Schematic diagram of radio wave propagation
The image above shows how the radio waves are traveling at this time. In fact, electric waves propagate in three dimensions, but here we focus on the waves propagating in a direction perpendicular to the conductor to show how they propagate. The electric and magnetic fields remain at right angles (orthogonal) to each other. Changes in the magnetic field create an electric field, and changes in the electric field create a magnetic field. This effect repeats itself and propagates as sinusoidal vibrations. The main properties of radio waves are as follows:
・Electric waves are transverse waves in which the amplitude (intensity) of the electric and magnetic fields changes perpendicularly relative to the direction of travel, and the electric and magnetic fields also propagate perpendicularly to each other;
・The propagation speed of radio waves is the same as the speed of light;
・ Radio waves have no medium (the air vibrates and propagates in the form of waves, and the sound is felt when it reaches the human ear. At this time, the air is called the medium).
Although the above-mentioned properties of radio waves without a medium are far from our daily perception, it is currently believed that radio waves propagating even in a vacuum like outer space are generated by the vibration of electric and magnetic fields in space itself.
By the way, at the beginning we pointed out that radio waves are electromagnetic waves with a frequency of 3000 GHz or lower. The frequency f (Hz) can be calculated by f = c/λ, where the radio wave wavelength λ (m) is as shown in the previous figure, and c (3×108 m/s) is the speed of light. Electromagnetic waves are divided into several types based on frequency and wavelength (picture below):
Classification of electromagnetic waves by frequency and wavelength
When beginners understand radio waves, they especially need to understand the concepts of electric fields and magnetic fields.
The electric field is the action space of electric force, and the magnetic field is the action space of magnetic force. The figure below is a schematic diagram using arrow lines to indicate the range of the electric field generated by applying a voltage and the range of the magnetic field generated around the magnet.
Schematic diagram of the coverage of electric and magnetic fields
Beginners often see a schematic diagram of radio wave propagation (picture below) that is a simple combination of the phenomena of changing a magnetic field to produce an electric field and changing an electric field to produce a magnetic field. If you want to study radio waves seriously because it is related to antennas, etc., please do not understand it based on this diagram!
Intuitive radio wave propagation diagram
The correct way to understand it is to understand it according to the schematic diagram of radio wave propagation in this section - that is, the schematic diagram of the vectors (electric field vector and magnetic field vector) after the intensity of the electric field and magnetic field are represented by arrows (derived from Maxwell's equations). If understood from a conscious diagram, the radio waves used in BS broadcasting are described as circularly polarized radio waves that propagate in a spiral shape while the electric field vector in the radio wave propagation diagram rotates to the left or right.

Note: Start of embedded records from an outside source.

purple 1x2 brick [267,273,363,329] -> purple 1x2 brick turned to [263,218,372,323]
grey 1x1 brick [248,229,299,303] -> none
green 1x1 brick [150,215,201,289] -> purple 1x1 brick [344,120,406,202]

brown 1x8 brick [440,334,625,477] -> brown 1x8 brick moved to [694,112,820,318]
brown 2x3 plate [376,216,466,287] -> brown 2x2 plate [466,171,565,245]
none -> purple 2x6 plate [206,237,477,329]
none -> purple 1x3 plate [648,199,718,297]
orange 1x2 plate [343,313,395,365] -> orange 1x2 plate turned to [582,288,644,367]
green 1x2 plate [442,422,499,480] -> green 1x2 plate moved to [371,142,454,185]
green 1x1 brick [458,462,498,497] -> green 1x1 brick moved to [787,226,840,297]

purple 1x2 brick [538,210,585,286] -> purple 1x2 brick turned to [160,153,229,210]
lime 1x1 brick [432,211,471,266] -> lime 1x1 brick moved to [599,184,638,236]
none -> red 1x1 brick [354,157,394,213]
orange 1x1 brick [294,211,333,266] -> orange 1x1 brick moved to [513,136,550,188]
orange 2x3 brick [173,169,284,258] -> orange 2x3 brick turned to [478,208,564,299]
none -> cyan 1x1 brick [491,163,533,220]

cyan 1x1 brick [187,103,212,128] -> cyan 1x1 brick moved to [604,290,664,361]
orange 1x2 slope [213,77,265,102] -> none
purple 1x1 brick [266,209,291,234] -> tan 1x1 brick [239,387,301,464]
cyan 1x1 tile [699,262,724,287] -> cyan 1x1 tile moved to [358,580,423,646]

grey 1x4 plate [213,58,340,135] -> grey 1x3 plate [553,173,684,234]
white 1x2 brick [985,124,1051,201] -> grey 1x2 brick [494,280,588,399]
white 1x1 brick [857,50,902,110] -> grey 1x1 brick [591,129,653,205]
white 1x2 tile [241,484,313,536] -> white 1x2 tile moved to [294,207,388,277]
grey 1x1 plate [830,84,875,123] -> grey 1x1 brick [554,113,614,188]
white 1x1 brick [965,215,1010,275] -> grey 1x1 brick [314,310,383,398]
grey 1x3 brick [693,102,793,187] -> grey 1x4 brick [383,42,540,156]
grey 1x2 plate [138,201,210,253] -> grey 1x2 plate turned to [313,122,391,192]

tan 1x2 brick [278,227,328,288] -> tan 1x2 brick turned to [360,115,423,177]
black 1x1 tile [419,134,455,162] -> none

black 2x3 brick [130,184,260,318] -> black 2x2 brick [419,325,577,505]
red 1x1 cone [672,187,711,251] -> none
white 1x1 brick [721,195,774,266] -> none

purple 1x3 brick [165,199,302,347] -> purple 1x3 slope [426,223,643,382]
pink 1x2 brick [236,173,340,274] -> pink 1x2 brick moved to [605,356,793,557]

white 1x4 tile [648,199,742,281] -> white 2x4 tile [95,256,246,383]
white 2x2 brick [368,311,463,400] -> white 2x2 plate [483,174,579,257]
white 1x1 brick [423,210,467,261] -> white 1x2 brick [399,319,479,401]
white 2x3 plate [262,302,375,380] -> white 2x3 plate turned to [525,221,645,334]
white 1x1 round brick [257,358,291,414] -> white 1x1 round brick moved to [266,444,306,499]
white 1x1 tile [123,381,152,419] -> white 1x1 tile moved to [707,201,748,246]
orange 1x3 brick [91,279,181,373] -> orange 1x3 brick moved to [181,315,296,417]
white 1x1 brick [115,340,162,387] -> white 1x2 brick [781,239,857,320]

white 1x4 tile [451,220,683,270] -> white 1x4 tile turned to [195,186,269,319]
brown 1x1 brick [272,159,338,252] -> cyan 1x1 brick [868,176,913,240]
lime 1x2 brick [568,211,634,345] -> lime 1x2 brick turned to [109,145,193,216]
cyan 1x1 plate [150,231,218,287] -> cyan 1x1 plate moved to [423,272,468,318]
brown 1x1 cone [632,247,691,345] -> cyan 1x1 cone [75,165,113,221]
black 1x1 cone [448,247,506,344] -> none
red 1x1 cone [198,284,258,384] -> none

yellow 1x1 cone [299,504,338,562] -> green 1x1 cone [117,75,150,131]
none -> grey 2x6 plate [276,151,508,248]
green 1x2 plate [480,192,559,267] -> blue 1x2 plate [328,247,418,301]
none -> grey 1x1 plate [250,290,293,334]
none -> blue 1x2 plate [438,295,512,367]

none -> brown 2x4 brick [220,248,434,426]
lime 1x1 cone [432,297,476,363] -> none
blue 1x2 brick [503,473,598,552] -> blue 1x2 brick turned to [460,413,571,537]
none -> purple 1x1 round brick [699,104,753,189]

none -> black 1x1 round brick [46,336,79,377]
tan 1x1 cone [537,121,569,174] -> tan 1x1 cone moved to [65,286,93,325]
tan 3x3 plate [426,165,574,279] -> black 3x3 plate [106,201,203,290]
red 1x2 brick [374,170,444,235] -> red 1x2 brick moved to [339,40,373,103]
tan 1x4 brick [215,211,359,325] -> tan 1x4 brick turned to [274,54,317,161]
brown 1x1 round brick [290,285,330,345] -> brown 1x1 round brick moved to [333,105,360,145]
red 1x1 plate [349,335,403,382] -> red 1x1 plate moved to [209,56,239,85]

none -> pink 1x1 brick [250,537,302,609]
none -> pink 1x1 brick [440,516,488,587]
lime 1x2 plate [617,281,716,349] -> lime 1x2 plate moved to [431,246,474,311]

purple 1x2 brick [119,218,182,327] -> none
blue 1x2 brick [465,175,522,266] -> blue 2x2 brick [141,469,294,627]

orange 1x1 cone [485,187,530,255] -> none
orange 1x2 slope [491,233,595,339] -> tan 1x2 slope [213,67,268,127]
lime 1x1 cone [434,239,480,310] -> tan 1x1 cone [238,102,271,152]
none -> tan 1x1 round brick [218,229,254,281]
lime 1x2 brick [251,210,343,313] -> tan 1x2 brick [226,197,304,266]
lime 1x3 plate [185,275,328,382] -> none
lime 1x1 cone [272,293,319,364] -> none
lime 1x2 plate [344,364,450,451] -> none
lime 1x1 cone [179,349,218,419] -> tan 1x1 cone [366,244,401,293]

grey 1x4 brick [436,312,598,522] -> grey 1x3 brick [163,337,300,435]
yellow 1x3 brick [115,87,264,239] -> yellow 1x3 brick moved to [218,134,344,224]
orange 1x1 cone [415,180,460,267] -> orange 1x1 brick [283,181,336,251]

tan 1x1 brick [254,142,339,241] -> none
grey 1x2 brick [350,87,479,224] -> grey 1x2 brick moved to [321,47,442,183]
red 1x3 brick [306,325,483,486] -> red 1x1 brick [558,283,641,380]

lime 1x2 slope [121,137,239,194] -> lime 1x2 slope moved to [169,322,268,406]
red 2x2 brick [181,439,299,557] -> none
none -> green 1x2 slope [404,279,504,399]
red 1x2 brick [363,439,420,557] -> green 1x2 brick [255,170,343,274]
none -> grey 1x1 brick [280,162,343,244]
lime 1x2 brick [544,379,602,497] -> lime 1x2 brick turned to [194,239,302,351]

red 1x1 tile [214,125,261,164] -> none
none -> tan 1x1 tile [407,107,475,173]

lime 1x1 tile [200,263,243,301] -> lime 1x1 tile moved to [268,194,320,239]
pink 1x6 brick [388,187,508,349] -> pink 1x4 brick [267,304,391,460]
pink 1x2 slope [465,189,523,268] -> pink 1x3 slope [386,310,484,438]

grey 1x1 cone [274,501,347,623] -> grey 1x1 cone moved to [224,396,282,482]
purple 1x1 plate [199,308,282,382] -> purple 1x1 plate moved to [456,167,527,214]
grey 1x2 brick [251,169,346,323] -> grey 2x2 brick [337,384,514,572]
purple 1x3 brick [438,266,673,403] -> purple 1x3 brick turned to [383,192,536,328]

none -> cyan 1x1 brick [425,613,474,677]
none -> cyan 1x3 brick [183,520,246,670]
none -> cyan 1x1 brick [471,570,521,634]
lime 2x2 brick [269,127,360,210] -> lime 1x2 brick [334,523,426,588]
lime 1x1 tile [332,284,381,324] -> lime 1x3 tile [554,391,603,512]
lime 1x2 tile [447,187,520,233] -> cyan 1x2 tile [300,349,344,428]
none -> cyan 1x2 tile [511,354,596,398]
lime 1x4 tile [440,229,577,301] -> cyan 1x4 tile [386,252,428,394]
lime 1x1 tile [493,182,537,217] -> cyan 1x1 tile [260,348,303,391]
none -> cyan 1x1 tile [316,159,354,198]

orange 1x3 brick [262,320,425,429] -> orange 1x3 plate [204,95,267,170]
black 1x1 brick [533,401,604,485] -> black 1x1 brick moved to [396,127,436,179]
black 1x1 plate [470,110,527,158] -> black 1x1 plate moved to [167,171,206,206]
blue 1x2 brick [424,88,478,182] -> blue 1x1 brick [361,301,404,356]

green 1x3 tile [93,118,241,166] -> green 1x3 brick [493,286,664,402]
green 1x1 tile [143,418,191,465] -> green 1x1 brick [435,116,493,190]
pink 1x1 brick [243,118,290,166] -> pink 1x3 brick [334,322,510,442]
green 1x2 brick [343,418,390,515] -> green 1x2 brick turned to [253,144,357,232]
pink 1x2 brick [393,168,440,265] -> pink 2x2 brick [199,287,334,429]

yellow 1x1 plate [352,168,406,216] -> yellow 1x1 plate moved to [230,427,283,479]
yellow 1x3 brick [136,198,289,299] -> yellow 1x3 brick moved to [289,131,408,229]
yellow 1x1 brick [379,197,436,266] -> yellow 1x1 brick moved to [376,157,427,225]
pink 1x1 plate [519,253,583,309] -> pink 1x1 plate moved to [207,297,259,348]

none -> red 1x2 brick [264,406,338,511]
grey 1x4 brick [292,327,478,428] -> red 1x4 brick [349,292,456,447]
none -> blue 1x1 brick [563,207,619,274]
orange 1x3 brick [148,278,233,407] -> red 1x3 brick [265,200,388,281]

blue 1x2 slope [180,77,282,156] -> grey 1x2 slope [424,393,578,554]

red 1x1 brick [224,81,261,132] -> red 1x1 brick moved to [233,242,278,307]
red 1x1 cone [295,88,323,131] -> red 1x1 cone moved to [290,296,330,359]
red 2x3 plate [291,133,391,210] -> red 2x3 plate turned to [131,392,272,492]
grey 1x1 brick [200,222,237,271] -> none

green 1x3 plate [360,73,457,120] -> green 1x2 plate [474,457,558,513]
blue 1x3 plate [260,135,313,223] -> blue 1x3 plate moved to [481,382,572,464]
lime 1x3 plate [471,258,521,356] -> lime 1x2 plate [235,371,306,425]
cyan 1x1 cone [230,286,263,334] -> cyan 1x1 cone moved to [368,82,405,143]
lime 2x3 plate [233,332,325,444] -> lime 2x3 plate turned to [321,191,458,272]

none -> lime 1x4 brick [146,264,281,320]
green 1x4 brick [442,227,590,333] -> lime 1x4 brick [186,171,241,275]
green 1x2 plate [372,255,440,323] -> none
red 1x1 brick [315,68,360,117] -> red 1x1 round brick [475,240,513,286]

The electric field vector and the magnetic field vector in the radio wave propagation diagram are both vectors that represent rightward rotation and rotation speed (in this sense, they are also called "rotation vectors"). Neither represents the direction in which something like an object is moving, like a velocity vector does. Both lead to Maxwell's equations - the fundamental equations related to electromagnetic fields, expressing all relationships between electricity and magnetism. Coulomb's law, which beginners learn about electromagnetism, can also be derived from this equation.